Butler Shine Stern & Partners Sausalito, Calif.
1. Dove "Campaign for Real Beauty"
Normal-sized women pose in their skivvies to promote a healthy body image.
Agency: O&M/Chicago ECD: Joe Sciarrotta CD: Purvin Darbary GCD: Maureen Shirreff CD/CWs: Christine Montaquilla, Rebecca Rush AD: Gabe Usadel Art Buyer: Meghan DeBruler Photographer: Rankin
JB: I must admit, the first time I saw this stuff, I said to myself, "Firming lotion? Obviously it doesn't work." But that was before my daughter arrived. Having a daughter has changed me in many ways. Like Chris Rock, I ultimately just want to keep her off the pole. So anything that presents women in a positive, truthful way that doesn't cater to some man-made ideal is cool by me. But what the hell do I know about feminine products? So I asked 10 women of varying ages at the agency what they thought. Nine loved it and said it was spot-on for women. The tenth thought it was a bit contradictory using a firming lotion to celebrate curves and natural beauty. (3 stars)

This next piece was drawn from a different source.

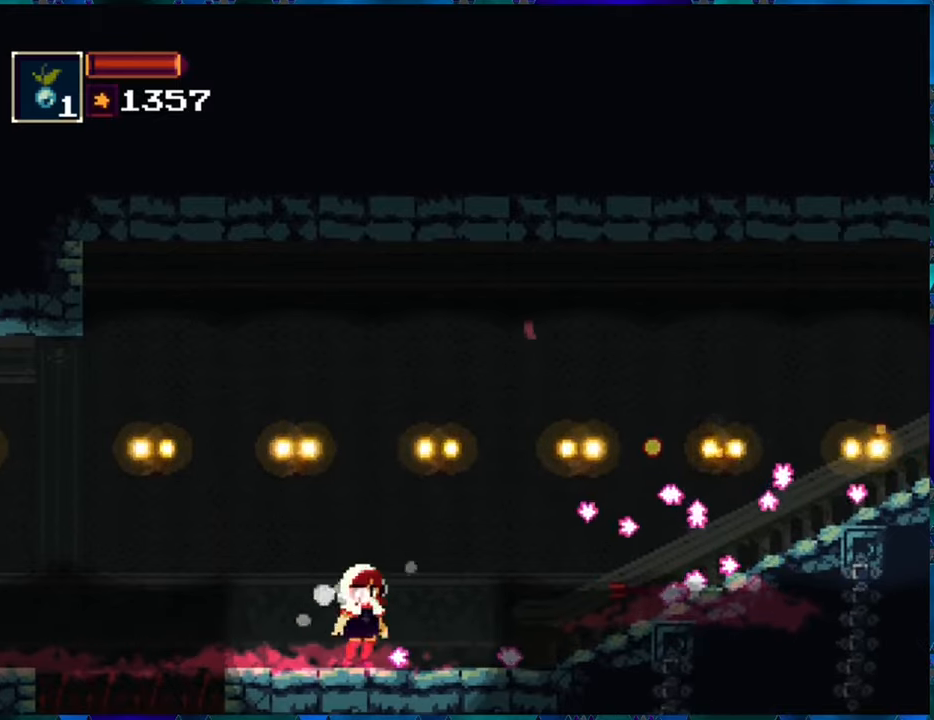
{"buttons": ["R1"], "left_stick": "center", "right_stick": "center", "events": []}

SO: The "real women, real bodies' approach is not new, but the honesty that we expect from these kinds of executions is undermined by the over-the-top mugging at the camera. If Dove is about "real," why are these women trying to be something they're not? If the poses are meant to be ironic, what's the point? The most powerful presence in these ads is the unseen photographer saying , "Throw your shoulders back, now stick out your chest, lick your lips. Beautiful, baby." (2 stars)
2. Time Magazine "Know Why"
A piece of public art grows over time, until the Time border is placed in a corner.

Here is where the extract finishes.